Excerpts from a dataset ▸
▬▬▬▬▬▬

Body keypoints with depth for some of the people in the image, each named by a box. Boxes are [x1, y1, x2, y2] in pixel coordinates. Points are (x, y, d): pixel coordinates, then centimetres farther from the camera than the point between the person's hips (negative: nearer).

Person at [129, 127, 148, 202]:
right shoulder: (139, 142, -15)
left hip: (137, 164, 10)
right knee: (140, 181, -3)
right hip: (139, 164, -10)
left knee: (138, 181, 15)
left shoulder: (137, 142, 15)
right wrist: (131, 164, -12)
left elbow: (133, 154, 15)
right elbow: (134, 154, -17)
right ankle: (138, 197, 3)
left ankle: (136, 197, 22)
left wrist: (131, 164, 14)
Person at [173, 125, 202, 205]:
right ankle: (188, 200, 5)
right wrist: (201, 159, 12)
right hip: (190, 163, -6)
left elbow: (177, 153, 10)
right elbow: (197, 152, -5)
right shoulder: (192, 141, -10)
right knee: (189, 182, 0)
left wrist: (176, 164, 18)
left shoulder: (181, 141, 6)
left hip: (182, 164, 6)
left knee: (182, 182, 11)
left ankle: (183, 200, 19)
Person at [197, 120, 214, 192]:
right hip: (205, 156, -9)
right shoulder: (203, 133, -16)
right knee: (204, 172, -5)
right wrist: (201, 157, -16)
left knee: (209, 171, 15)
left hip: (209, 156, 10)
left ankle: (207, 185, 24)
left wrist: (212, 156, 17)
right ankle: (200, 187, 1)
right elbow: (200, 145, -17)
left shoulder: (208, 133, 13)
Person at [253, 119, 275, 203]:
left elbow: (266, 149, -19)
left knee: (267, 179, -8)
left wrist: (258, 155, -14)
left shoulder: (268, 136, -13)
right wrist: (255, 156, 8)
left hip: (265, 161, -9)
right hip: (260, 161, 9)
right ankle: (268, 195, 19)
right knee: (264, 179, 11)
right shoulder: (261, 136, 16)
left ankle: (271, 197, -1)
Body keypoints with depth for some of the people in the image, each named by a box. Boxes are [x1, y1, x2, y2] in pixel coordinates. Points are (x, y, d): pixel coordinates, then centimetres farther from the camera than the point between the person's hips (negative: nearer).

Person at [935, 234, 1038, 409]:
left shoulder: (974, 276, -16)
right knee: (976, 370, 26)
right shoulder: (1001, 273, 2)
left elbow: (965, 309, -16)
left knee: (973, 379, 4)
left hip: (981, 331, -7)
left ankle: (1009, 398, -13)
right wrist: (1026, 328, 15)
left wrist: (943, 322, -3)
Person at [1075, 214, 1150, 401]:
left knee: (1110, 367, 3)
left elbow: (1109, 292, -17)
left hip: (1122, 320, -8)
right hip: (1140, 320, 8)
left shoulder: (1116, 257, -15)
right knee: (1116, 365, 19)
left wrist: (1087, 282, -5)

▬▬▬▬▬▬

WORK TASK ▸ Rewrite the entire listing above with every "Person at" changed to "Figure at", leaving everything else untouched.

RESPONSE TO THE EXERCISE ▸
Body keypoints with depth for some of the people in the image, each named by a box. Boxes are [x1, y1, x2, y2] in pixel coordinates. Points are (x, y, d): pixel coordinates, then centimetres farther from the camera than the point between the person's hips (negative: nearer).

Figure at [129, 127, 148, 202]:
right shoulder: (139, 142, -15)
left hip: (137, 164, 10)
right knee: (140, 181, -3)
right hip: (139, 164, -10)
left knee: (138, 181, 15)
left shoulder: (137, 142, 15)
right wrist: (131, 164, -12)
left elbow: (133, 154, 15)
right elbow: (134, 154, -17)
right ankle: (138, 197, 3)
left ankle: (136, 197, 22)
left wrist: (131, 164, 14)
Figure at [173, 125, 202, 205]:
right ankle: (188, 200, 5)
right wrist: (201, 159, 12)
right hip: (190, 163, -6)
left elbow: (177, 153, 10)
right elbow: (197, 152, -5)
right shoulder: (192, 141, -10)
right knee: (189, 182, 0)
left wrist: (176, 164, 18)
left shoulder: (181, 141, 6)
left hip: (182, 164, 6)
left knee: (182, 182, 11)
left ankle: (183, 200, 19)
Figure at [197, 120, 214, 192]:
right hip: (205, 156, -9)
right shoulder: (203, 133, -16)
right knee: (204, 172, -5)
right wrist: (201, 157, -16)
left knee: (209, 171, 15)
left hip: (209, 156, 10)
left ankle: (207, 185, 24)
left wrist: (212, 156, 17)
right ankle: (200, 187, 1)
right elbow: (200, 145, -17)
left shoulder: (208, 133, 13)
Figure at [253, 119, 275, 203]:
left elbow: (266, 149, -19)
left knee: (267, 179, -8)
left wrist: (258, 155, -14)
left shoulder: (268, 136, -13)
right wrist: (255, 156, 8)
left hip: (265, 161, -9)
right hip: (260, 161, 9)
right ankle: (268, 195, 19)
right knee: (264, 179, 11)
right shoulder: (261, 136, 16)
left ankle: (271, 197, -1)
Body keypoints with depth for some of the people in the image, each named by a box. Boxes are [x1, y1, x2, y2] in pixel coordinates. Points are (x, y, d): pixel coordinates, then centimetres farther from the camera than the point between the person's hips (negative: nearer).

Figure at [935, 234, 1038, 409]:
left shoulder: (974, 276, -16)
right knee: (976, 370, 26)
right shoulder: (1001, 273, 2)
left elbow: (965, 309, -16)
left knee: (973, 379, 4)
left hip: (981, 331, -7)
left ankle: (1009, 398, -13)
right wrist: (1026, 328, 15)
left wrist: (943, 322, -3)
Figure at [1075, 214, 1150, 401]:
left knee: (1110, 367, 3)
left elbow: (1109, 292, -17)
left hip: (1122, 320, -8)
right hip: (1140, 320, 8)
left shoulder: (1116, 257, -15)
right knee: (1116, 365, 19)
left wrist: (1087, 282, -5)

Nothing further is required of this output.